PROBLEM DETAILS:
Answer these questions from the essay on making life changes:
1. What is the name of the app Jenny told the writer about?
2. Which prayer did the writer begin praying daily?
3. What "Oh well" statement did the writer write for Noom?

TEXT SEGMENT:
_ _ _ _ _ _ _
In May my right leg began to hurt. I lived with the pain for a week, trying to convince myself that it wasn't what I knew it was - a blood clot. This was my second clot and I knew that I would now be on blood thinners the rest of my life.
During this time came BLM and protests, and the added pressure of trying to figure out the right things to say about an important moment in America. One of the difficulties of being a pastor is the expectation to have a position or at least a thought about everything that happens.
As things began to open up we had the great mask debate and the discussion of whether our not churches should follow the lockdown orders. After all, I was told, President Trump declared churches as essential, so we should be meeting in person.
This was followed by several families informing me they were leaving. Which again had me doubting my ability to do this job as pastor.
Even during the summer, when I am usually depression free, I found myself sinking deeper into depression.
By the end of August, I realized I needed to make a change. Not only was I depressed, but my health was being affected. I was the heaviest I had ever been in my life, I was not sleeping well, and the simplest activities were exhausting me.
The change started with my wife Jenny telling me about an app from Ransomed Heart that was created in connection with John Eldredge's book Get Your Life Back (which I haven't read) called One Minute Pause. I started doing the app every day, usually more than once a day. It helped me to reorient my life back to God.
Doing The Pause app reminded me that through the Wild at Heart website John Eldredge has a resource of prayers. I began daily praying the Daily Prayer for the Head of Households. This practice helped me to start reading the Bible daily again.
After about a month of putting prayer and Bible reading back into my daily rhythm of life, I was ready to start focusing on my physical health. There were a couple of false starts as I tried to figure out the best way to implement what I knew I was supposed to do. Even though I knew the right things to do I was having trouble doing them.
That is when I found out about another app called Noom. This app/program is designed to help you make a lifestyle change so that you can live a sustainable healthy life. Last week one of the readings that Noom had me read dealt with understanding that there would be setbacks and struggles through this process. To combat that reality I was asked to write an "Oh well" statement that I could use when I stumbled. Mine is, "Oh well, I am still making progress."
The next day I saw this Dave Ramsey tweet:
It is a wonderful thing that we can decide to make changes in our lives. We can make today the day that change begins. It is crucial to remember this.
I also think it is crucial to remember that change is hard. It doesn't happen over night and it doesn't happen just because you know the right thing to do.
Things like overcoming depression, losing weight, getting out of debt, or decluttering your house takes time. If we expect this change to go smoothly, for our habits to shift right this moment, and for our life to be perfect tomorrow we are setting ourselves up for failure.
Making these positive changes in our lives requires time and effort, and more than likely we are going to have a moment or two when we binge on Moose Tracks Ice Cream or put a shopping spree on the credit card, or do something else dumb that we have trained ourselves to do.
That is why we have grace.
God is not expecting us to be perfect. After all He made allowance for repentance and confession. What God is after is our continued progress towards being like Jesus.
I believe in our quest to make changes in our lives the best thing we can do is to give ourselves grace and to remember that we will stumble along the way. Understanding this helps us to own up to our failure and move on by saying, "Oh well, I am still making progress."
_ _ _ _ _ _ _
Collected data:
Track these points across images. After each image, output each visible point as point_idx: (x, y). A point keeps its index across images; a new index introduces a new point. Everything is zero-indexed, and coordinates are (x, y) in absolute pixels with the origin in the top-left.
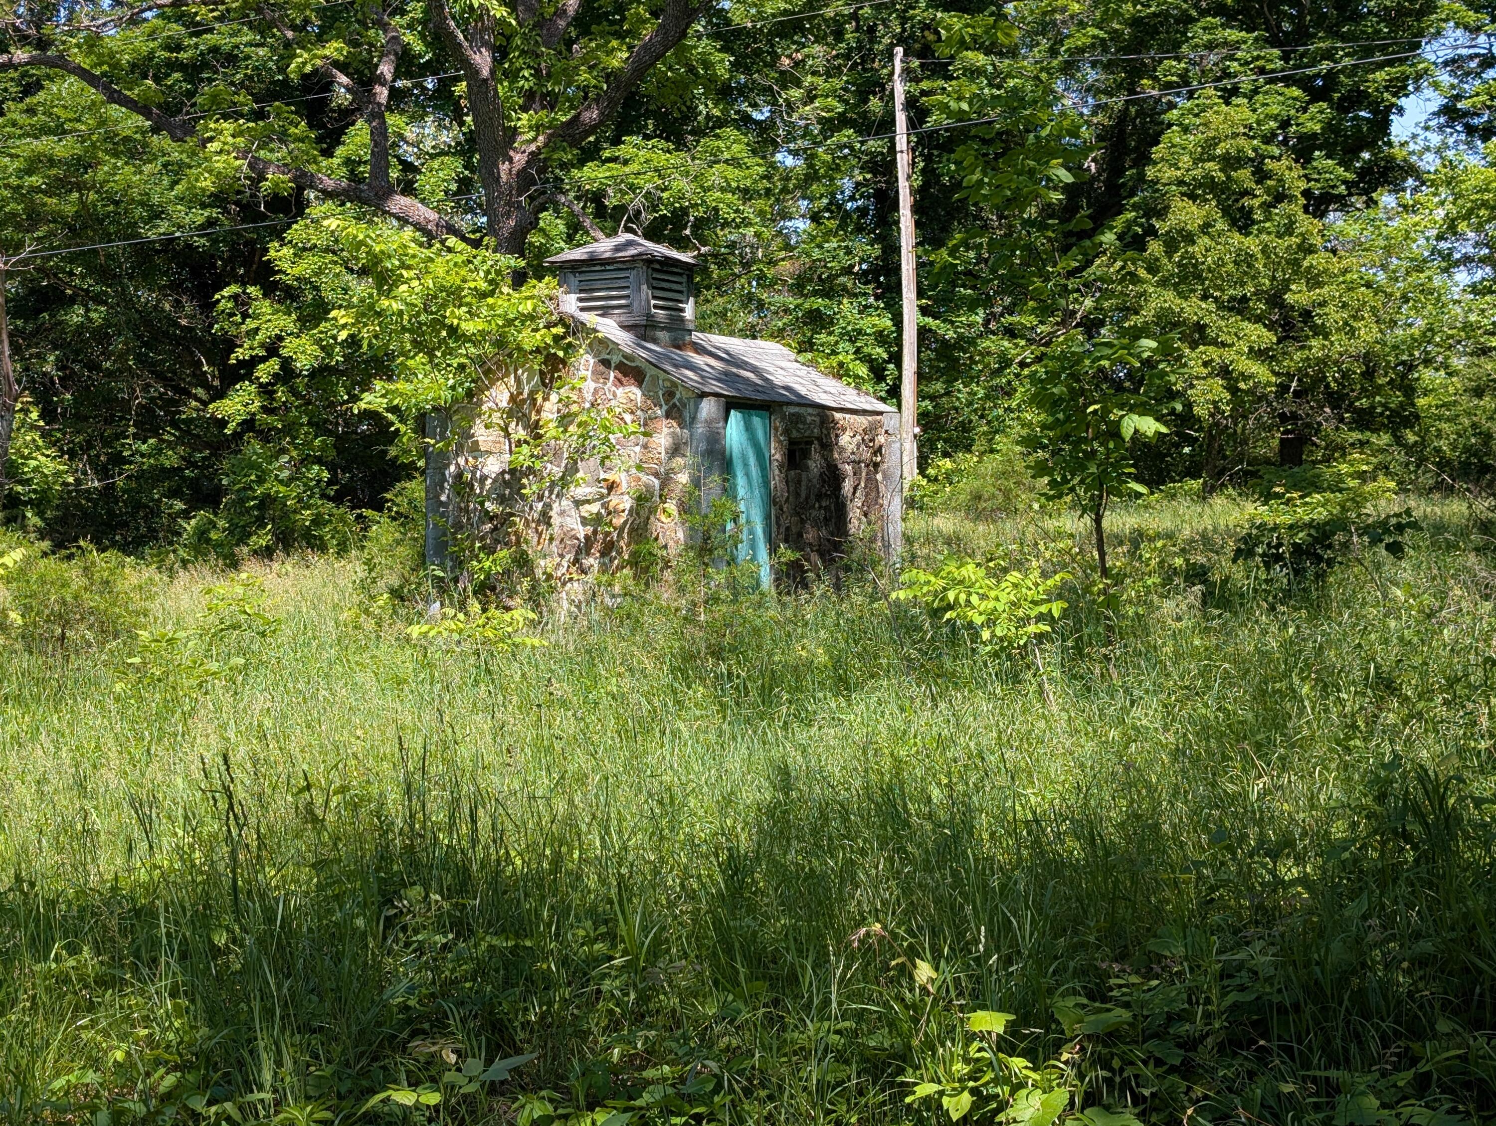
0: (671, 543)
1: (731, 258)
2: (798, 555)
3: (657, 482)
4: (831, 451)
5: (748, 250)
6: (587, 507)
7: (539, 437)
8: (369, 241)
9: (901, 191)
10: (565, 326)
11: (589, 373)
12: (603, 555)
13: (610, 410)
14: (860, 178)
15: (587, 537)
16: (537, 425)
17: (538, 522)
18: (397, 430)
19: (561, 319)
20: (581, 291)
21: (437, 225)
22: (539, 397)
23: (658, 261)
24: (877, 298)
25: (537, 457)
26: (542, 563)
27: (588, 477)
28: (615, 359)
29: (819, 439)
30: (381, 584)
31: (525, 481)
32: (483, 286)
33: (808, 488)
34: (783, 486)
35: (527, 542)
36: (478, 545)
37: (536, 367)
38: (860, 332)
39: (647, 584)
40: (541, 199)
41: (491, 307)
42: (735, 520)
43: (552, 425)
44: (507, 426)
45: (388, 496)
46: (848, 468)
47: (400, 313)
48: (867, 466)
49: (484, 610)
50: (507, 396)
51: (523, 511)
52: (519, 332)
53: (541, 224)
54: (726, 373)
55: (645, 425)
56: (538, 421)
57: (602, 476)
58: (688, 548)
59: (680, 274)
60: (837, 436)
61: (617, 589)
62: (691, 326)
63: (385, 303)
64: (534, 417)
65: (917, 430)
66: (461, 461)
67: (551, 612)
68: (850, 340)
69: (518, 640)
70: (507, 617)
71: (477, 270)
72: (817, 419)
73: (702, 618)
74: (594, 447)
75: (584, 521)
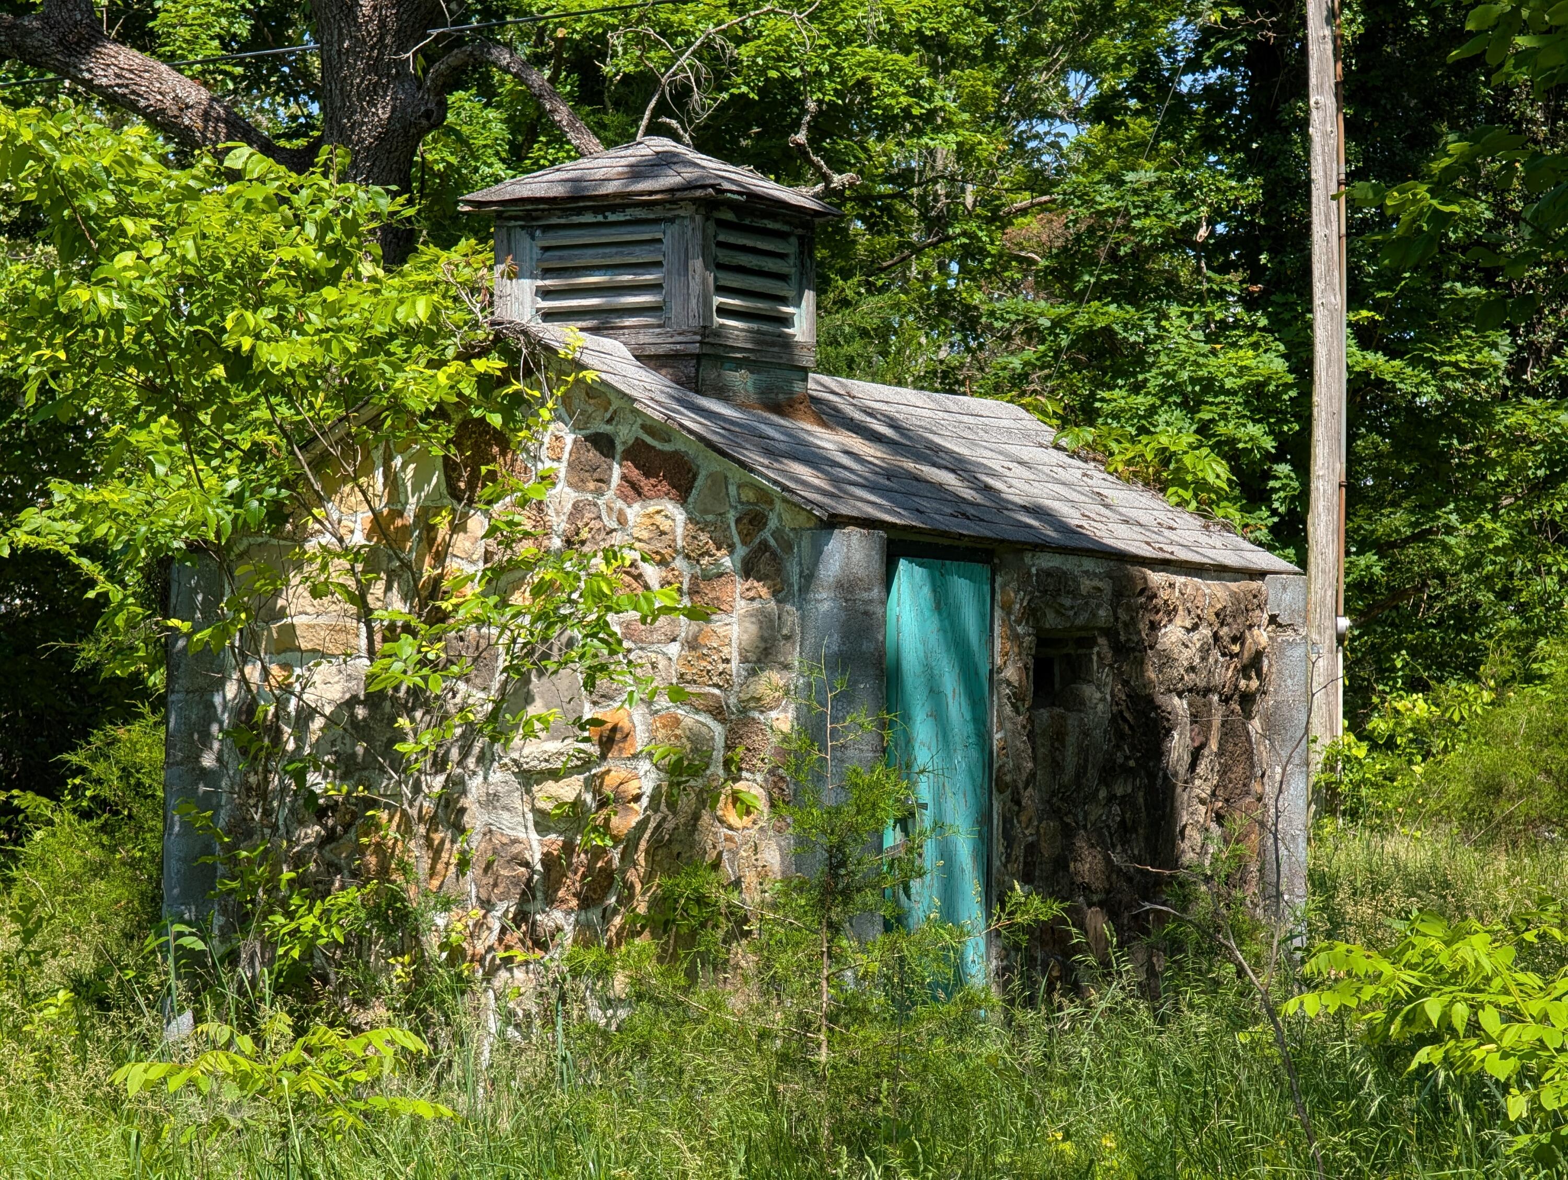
_ _ _ _ _ _ _
RESULT FOR THIS EXERCISE:
1. One Minute Pause
2. The Daily Prayer for the Head of Households
3. "Oh well, I am still making progress."